A Penny Saved is a Penny Earned !!– Waste Not, Want Not !!!– How these Lessons Get Learned at CCS !!– Report by Robert A. Williams

As I remember lessons taught me at the old Fallston School the proverbs “A penny saved is a penny learned” and “Waste Not, Want Not” were published anonymously by Benjamin Franklin in his “Poor Richard’s Almanac.” As I look this up right now on the internet, those phrases, according to the internet, were not origionally written by Franklin, but were picked up from the Bible and other sources and republished by Franklin.

So what if Franklin didn’t originally write these sayings, Old Ben figured they were worthwhile as valid lessons of life and people should be reminded of these lessons, in modern terms, every now and then. What matters is the thoughts behind these phrases and how they should apply to our own lives and businesses. That’s my thought as well as I try to apply these same lessons to the operations of the Cleveland County School system.

OK, the story goes like this. Amy Jones, Principal of Crest Middle School was selected as Principal of the Year and an awards ceremony was sponsored for her by Wells Fargo last Thursday, August 20, 2015. A number of school officials and the public attended. Someone noticed about 200 school desks, a bunch of filing cabinets and other such stuff had been cleared out of the school earlier in the summer and had been left out in the weather for two months or so-maybe.
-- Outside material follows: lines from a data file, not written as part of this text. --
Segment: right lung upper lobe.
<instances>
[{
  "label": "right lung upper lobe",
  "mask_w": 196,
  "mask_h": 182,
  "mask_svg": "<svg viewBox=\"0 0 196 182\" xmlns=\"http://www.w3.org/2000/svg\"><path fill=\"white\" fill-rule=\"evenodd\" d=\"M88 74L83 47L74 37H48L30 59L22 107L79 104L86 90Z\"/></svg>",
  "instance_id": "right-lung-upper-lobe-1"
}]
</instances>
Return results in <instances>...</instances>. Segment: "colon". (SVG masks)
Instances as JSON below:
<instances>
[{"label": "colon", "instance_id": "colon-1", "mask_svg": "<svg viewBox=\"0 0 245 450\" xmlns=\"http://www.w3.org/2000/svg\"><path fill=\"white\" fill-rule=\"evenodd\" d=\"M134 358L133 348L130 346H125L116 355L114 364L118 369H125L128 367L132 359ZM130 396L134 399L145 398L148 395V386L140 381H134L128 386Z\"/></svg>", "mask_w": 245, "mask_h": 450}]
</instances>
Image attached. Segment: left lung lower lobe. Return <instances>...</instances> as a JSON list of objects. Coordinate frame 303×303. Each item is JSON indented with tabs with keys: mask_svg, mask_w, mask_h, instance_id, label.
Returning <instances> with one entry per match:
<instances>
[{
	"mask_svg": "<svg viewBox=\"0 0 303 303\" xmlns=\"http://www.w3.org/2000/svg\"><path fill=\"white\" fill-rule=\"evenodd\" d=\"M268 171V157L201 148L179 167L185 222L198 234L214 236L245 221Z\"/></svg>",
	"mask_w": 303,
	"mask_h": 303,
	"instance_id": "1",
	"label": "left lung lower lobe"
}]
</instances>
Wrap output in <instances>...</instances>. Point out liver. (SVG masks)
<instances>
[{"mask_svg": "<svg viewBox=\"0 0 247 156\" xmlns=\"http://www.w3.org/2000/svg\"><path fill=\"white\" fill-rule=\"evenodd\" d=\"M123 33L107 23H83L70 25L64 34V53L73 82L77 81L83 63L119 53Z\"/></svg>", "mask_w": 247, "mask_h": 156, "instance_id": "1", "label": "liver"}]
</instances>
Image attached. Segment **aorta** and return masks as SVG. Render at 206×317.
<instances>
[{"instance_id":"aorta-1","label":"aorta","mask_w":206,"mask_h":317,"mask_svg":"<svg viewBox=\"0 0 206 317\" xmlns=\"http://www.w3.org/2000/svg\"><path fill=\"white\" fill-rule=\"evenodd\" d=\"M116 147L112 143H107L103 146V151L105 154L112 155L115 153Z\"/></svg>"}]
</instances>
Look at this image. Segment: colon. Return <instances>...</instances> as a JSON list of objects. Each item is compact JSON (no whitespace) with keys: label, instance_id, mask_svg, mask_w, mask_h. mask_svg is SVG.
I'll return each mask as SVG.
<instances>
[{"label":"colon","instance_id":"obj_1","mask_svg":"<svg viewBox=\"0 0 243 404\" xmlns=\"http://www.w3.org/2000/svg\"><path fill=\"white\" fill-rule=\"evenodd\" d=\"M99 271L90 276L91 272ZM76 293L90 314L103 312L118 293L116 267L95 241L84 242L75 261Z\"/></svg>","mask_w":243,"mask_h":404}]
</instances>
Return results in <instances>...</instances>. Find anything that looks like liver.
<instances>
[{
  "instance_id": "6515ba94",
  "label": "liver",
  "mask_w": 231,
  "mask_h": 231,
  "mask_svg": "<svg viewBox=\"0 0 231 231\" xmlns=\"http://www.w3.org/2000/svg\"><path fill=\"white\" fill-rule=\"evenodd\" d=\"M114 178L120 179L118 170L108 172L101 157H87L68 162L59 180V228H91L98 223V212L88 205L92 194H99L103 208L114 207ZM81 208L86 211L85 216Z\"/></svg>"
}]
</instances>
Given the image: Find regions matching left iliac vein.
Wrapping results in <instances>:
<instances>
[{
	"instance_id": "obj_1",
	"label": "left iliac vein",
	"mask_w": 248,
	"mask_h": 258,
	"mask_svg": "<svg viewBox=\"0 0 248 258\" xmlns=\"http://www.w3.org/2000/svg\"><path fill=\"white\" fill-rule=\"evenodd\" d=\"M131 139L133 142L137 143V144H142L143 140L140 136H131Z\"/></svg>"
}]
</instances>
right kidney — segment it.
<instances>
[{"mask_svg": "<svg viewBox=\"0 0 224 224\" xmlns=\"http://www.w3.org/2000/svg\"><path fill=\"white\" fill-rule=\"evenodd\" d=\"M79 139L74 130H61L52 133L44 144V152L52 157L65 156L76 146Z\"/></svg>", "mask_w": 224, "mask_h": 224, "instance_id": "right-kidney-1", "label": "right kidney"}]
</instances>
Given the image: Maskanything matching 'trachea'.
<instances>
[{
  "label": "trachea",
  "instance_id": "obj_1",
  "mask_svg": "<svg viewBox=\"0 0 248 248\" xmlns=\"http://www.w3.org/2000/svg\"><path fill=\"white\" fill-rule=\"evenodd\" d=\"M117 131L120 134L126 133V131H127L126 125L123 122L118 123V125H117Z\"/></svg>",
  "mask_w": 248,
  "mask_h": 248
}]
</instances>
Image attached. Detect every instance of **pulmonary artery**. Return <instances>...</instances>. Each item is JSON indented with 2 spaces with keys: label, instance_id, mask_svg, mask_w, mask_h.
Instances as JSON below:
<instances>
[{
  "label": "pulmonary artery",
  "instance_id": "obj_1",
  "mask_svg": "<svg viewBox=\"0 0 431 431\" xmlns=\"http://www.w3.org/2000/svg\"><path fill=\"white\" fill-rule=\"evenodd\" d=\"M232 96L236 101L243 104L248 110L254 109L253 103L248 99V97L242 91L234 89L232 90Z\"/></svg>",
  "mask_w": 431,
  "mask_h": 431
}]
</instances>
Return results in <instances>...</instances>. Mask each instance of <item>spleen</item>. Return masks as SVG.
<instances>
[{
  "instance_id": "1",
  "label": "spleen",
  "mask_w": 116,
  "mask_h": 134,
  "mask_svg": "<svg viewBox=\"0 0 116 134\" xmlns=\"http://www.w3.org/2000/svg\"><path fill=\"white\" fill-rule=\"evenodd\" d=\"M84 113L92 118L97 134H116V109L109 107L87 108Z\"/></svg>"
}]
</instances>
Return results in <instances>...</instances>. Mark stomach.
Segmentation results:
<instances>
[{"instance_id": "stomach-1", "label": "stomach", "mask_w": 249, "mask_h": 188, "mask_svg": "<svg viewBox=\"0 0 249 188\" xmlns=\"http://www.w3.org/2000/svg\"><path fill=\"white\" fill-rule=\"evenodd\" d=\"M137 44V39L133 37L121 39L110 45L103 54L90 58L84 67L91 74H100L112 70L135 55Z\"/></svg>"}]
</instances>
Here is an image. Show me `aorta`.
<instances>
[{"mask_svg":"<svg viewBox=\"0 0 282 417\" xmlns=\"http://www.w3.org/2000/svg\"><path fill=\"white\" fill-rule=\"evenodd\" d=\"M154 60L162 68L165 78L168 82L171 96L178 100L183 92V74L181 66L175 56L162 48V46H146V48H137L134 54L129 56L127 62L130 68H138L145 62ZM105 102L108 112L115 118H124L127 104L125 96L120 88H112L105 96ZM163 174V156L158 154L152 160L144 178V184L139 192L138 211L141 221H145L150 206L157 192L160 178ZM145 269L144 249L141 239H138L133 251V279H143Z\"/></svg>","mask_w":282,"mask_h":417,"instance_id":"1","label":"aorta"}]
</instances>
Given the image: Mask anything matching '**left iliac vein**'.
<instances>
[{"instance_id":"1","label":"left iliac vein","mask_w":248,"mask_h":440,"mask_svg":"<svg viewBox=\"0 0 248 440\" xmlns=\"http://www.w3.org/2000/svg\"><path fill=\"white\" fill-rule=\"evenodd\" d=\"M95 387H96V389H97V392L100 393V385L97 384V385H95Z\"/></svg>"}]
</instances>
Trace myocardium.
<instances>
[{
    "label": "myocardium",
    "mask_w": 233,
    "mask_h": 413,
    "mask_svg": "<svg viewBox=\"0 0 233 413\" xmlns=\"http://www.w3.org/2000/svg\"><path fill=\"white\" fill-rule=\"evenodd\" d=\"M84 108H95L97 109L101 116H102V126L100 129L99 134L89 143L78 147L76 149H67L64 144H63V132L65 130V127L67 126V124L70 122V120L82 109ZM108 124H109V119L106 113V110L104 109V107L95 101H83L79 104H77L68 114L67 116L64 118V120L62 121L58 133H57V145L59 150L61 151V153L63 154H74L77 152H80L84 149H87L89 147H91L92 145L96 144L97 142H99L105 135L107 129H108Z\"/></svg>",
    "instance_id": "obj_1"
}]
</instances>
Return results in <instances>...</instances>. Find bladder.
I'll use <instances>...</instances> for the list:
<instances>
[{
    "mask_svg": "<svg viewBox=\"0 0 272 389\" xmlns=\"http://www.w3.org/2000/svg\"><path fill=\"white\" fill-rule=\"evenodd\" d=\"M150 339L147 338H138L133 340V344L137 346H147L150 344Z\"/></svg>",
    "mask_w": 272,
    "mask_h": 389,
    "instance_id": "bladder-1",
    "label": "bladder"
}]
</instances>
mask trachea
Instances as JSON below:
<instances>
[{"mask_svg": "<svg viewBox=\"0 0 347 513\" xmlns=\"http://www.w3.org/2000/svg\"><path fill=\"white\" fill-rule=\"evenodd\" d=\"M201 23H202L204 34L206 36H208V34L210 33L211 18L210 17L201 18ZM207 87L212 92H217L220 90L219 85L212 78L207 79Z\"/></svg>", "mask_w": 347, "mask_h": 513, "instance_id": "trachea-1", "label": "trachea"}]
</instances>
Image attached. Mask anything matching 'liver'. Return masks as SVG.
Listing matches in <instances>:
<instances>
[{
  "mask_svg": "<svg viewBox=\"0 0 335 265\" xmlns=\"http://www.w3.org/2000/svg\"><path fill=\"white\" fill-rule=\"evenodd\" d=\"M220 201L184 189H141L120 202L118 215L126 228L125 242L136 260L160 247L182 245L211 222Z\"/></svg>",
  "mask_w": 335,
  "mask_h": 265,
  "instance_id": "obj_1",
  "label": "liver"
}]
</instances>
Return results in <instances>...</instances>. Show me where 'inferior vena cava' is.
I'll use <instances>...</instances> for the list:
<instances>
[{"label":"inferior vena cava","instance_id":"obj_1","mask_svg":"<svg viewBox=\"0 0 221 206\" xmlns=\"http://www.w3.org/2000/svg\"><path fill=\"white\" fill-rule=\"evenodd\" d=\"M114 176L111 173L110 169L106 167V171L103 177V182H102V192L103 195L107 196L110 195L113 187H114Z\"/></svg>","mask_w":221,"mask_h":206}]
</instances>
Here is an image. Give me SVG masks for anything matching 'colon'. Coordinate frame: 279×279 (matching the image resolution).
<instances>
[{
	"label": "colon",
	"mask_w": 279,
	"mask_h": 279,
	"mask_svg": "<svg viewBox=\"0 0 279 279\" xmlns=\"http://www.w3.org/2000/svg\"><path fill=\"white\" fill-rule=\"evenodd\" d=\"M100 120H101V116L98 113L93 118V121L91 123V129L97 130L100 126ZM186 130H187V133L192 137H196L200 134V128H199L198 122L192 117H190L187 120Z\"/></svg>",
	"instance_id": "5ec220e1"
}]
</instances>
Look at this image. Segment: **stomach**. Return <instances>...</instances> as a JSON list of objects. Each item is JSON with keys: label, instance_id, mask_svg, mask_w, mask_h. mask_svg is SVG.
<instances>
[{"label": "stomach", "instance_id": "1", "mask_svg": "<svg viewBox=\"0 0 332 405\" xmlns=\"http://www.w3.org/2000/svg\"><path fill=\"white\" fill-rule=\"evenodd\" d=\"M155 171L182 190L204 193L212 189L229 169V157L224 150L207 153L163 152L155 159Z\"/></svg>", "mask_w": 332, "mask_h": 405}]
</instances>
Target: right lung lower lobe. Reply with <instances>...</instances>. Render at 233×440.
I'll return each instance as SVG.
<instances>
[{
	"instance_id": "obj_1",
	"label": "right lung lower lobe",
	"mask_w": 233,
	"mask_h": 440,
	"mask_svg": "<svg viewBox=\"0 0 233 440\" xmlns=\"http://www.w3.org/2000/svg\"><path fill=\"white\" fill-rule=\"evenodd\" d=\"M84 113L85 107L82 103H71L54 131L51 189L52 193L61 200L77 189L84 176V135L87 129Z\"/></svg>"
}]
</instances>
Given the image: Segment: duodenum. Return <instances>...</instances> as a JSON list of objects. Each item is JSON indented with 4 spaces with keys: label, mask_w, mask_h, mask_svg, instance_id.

There must have been some talk that if Robert A. Williams knew about this, he would write a scathing article about waste within CCS. Someone drove by Crest Middle School later that night and verified the school furniture was still outside. Friday, mid morning, I got a call asking me to come by Crest Middle School and “bring your camera.” So, I did.

I arrived at Crest Middle School around 1:30 PM and drove almost completely around the school looking for school desks, file cabinets, etc that was outside in the weather. I didn’t see any so I parked around the back near the trailer classrooms and decided to walk all the way around to the front.

I walked through the maze of trailer classrooms and noticed how old and “ratty” they were. Some of the wooden steps were in disrepair and appeared downright dangerous. They did not appear to meet building codes. The underpinning was rusted out in many places. Most of the wooden decking I was afraid to walk on. The whole arrangement appeared to be over 20 years old. I got my camera out and took a few pictures.

As I made my way around, I did see an area that fit the description of where the desks and office furniture were supposed to be located. I saw no desks. I did see a dumpster over flowing with trash and materials that upon closer examination clearly was full of items that needed hauling off to the dump. Nothing usable there. I say one five-drawer file cabinet and two tables that probably needed to be in the dumpster if the dumpster wasn’t already overflowing.